Arrange every line of text in the material below as a JSON list of strings, one string per line, skipping any blank lines. Keep the picture markers out of the list.

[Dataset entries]
• • • • • • •
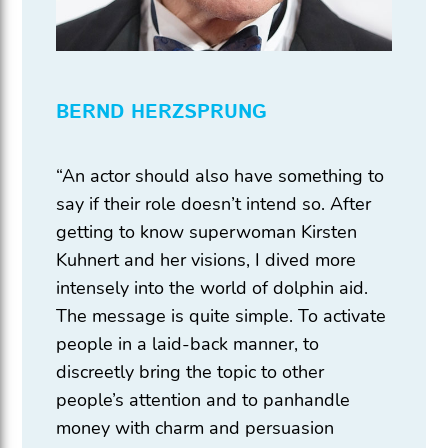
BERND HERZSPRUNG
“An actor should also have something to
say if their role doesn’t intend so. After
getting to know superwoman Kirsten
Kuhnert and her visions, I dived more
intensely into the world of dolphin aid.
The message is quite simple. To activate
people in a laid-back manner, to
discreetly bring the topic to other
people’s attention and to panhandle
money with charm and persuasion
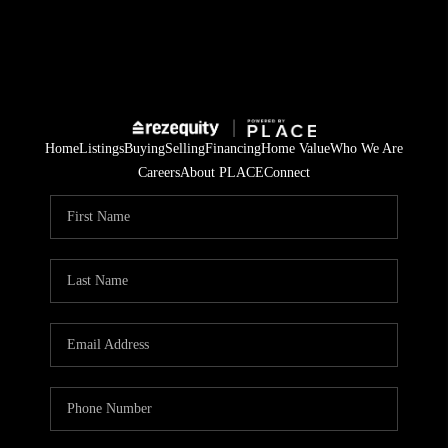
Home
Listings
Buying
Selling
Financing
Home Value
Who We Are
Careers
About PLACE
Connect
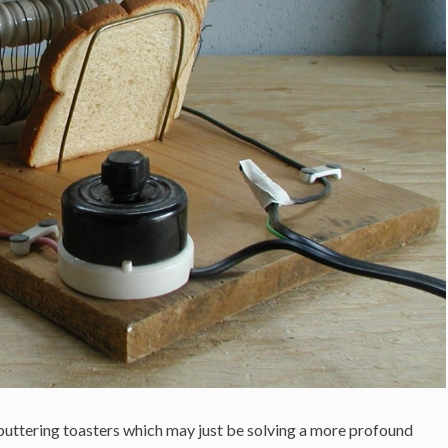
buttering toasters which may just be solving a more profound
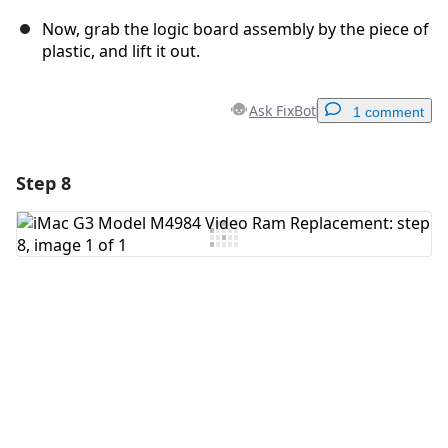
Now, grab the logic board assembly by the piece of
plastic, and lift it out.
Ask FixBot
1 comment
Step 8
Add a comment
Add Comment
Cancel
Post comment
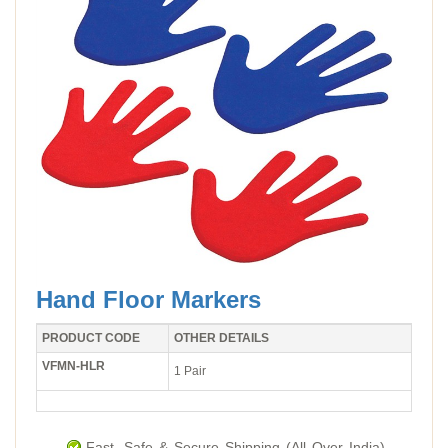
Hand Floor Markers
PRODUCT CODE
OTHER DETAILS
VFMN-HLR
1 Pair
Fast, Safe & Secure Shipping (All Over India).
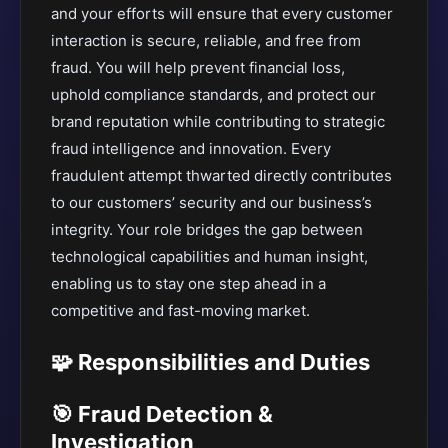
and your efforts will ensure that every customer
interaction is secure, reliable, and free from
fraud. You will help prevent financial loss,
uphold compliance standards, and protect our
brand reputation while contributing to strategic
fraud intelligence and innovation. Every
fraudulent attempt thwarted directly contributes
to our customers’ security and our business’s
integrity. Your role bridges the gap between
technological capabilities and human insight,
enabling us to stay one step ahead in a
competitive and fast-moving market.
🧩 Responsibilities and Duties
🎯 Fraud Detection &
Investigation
• • • • • • •
Result:
[
  "BERND HERZSPRUNG",
  "“An actor should also have something to",
  "say if their role doesn’t intend so. After",
  "getting to know superwoman Kirsten",
  "Kuhnert and her visions, I dived more",
  "intensely into the world of dolphin aid.",
  "The message is quite simple. To activate",
  "people in a laid-back manner, to",
  "discreetly bring the topic to other",
  "people’s attention and to panhandle",
  "money with charm and persuasion",
  "Home",
  "Listings",
  "Buying",
  "Selling",
  "Financing",
  "Home Value",
  "Who We Are",
  "Careers",
  "About PLACE",
  "Connect",
  "buttering toasters which may just be solving a more profound",
  "Now, grab the logic board assembly by the piece of",
  "plastic, and lift it out.",
  "Ask FixBot",
  "1 comment",
  "Step 8",
  "Add a comment",
  "Add Comment",
  "Cancel",
  "Post comment",
  "Hand Floor Markers",
  "PRODUCT CODE",
  "OTHER DETAILS",
  "VFMN-HLR",
  "1 Pair",
  "Fast, Safe & Secure Shipping (All Over India).",
  "and your efforts will ensure that every customer",
  "interaction is secure, reliable, and free from",
  "fraud. You will help prevent financial loss,",
  "uphold compliance standards, and protect our",
  "brand reputation while contributing to strategic",
  "fraud intelligence and innovation. Every",
  "fraudulent attempt thwarted directly contributes",
  "to our customers’ security and our business’s",
  "integrity. Your role bridges the gap between",
  "technological capabilities and human insight,",
  "enabling us to stay one step ahead in a",
  "competitive and fast-moving market.",
  "🧩 Responsibilities and Duties",
  "🎯 Fraud Detection &",
  "Investigation"
]